Fonte: Portal Terra
Os antigos diziam: pau que nasce torto, morre torto. Ou aquela outra: quem nasce pra cangalha, se montar em sela cai. Não sei, mas a realidade teima em confirmar estas afirmações, à parte das explicações psicológicas. Já viram bicho mais cheio de explicação do que psicólogo?! Vote!
Melonório teve vida comum. Família remediada. Mãe: do lar. Pai: Funcionário público. Teve apenas outro irmão, de modo que apesar da vida comedida, nunca faltou nada em casa. Melonório sempre foi meio enviesado, como disse o poeta, gauche na vida, sem a conotação de que aquela entortadura fosse, nele, uma metáfora da incompletude humana.
Lá no jardim de infância, Melonório já aprontava, mesmo sujeito a dúzias de bolo – de palmatória, tão pensando o quê? – se fosse pego. Era uma rede de arrasto. Dessem moleza, deixassem à mão de gato, se Melinho, como era chamado em casa quando pequeno, visse, adeus.
Os pais, coitados, dedicados aos filhos e honrados, sofriam e castigavam o diabo do Melo com rigor, mas por uma compulsão miserável, o desinfeliz vira e mexe era pego no mal feito. Na adolescência diminuiu a prática do furto, ou ficou mais ardiloso e disfarçado, sabe-se lá. Apesar de tudo, Melonório, tinha seu mérito, não era burro. Pescava ou colava por tara, não por necessidade. Dona Piedade da Luz, professora pela qual passaram todas as crianças da região, dizia que Melinho era inteligente que só vendo, a pesca era um vício. Por exemplo, se pegava o danado no ato, além das reguadas, tomava a pesca, o livro, o caderno e o que mais ele inventasse. Perguntava tudo e não é que o peste desandava a falar sem titubear uma vez!

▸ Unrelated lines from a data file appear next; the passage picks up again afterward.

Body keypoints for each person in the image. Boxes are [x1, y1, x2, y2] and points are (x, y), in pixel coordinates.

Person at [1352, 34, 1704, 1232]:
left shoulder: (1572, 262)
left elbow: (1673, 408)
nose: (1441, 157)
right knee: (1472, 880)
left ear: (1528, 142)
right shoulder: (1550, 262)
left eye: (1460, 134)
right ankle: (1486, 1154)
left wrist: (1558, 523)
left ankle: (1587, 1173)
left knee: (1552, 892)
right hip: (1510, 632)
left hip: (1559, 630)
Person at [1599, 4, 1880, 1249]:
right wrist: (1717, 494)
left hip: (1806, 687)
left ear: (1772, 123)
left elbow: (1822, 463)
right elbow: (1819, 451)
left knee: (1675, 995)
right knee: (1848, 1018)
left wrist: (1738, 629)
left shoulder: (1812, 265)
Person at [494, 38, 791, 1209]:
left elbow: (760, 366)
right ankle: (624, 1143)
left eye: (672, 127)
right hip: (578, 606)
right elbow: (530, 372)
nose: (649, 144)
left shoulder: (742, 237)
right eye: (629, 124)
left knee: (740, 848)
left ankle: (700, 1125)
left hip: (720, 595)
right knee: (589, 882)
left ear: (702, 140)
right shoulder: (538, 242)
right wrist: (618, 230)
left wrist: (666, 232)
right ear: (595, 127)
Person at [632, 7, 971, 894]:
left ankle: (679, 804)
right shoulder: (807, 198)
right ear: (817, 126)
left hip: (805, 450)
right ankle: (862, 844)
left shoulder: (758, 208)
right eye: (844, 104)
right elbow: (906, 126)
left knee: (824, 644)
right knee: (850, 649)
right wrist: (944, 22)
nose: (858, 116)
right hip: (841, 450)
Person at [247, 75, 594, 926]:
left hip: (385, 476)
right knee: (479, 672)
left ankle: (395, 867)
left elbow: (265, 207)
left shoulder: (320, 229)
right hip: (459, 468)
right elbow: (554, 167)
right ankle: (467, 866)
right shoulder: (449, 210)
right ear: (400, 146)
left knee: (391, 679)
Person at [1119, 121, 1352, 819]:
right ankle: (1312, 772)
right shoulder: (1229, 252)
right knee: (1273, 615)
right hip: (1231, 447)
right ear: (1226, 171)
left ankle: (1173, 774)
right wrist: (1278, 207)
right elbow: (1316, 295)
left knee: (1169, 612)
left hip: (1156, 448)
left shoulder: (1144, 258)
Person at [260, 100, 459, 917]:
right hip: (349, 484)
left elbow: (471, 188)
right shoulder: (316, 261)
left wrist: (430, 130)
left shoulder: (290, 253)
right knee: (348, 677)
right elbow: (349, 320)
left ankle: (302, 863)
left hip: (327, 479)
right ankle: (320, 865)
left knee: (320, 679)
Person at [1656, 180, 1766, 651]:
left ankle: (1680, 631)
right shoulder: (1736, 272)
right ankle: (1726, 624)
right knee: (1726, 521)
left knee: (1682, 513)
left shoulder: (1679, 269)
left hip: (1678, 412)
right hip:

A vida segue. Ora Melinho na cela, ora no chão, ora na cangalha, que fazer? O fato é que passou em medicina e se formou. Furtou zilhões de estetoscópios de colegas e outros badulaques que os médicos usam em seus afazeres. Se era pego, dava desculpas elaboradas, afinal, para ser bom furtador é preciso ser exímio mentiroso. Um dia, em busca de ajuda psicológica, confessou: Eu gosto é da adrenalina do ato. Aquela sensação de: será que vou ser pego?
Melinho casou, descasou. Um único filho desapareceu, possivelmente por vergonha e ele, que poderia ter ido longe, resumiu sua vida profissional aos atendimentos no SUS e plantões. Velho, não pôde parar de trabalhar como queria, cansado que estava. Depois de 40 anos de medicina, recebia uma miséria em aposentadoria, os trocados do SUS e dos pacientes complementavam a renda e lhe dava algum conforto.
Nome: Melonório Maganão. Idade: 65. Profissão: Médico. Local de Trabalho: Posto de Saúde do Cabra Cega. O senhor sabe por que está aqui? Não senhor. O senhor foi denunciado por furto da carteira de um paciente. Eu? Doutor, vamos logo esclarecer esta história. O senhor é conhecido. Tomei liberdade de checar sua ficha e estou de queixo caído. Quer que eu diga? Não há necessidade, até porque é tudo potoca. Senhor delegado, veja bem. Iiiih. Quando começa com “veja bem”...
Olhe, eu não furtei o rapaz. Atendi-o, obra de caridade, pela hora que chegou eu já havia terminado meu horário, mas sou escravo do dever. Vai assumir, vai assumir... Melonório como que desfaleceu. Voltou a si. Sou o Melonório Hide. Sou o chefe da gang do jaleco. A carteira caiu no chão, eu peguei, achado não é roubado e de mais a mais, o SUS paga mal, fico acordado a noite inteira, tenho que ganhar algum. Esta pobraiada é só doença e só chega em horário inconveniente. Eu sou fã do dr. Hosmany, cirurgião de bolso e cofre. Ao delegado incrédulo, restou dar ordem de prisão ao doutor Melonório Hide, que logo saiu, depois de singela fiança de 10 mil, que ele disse em tom de deboche: é troco.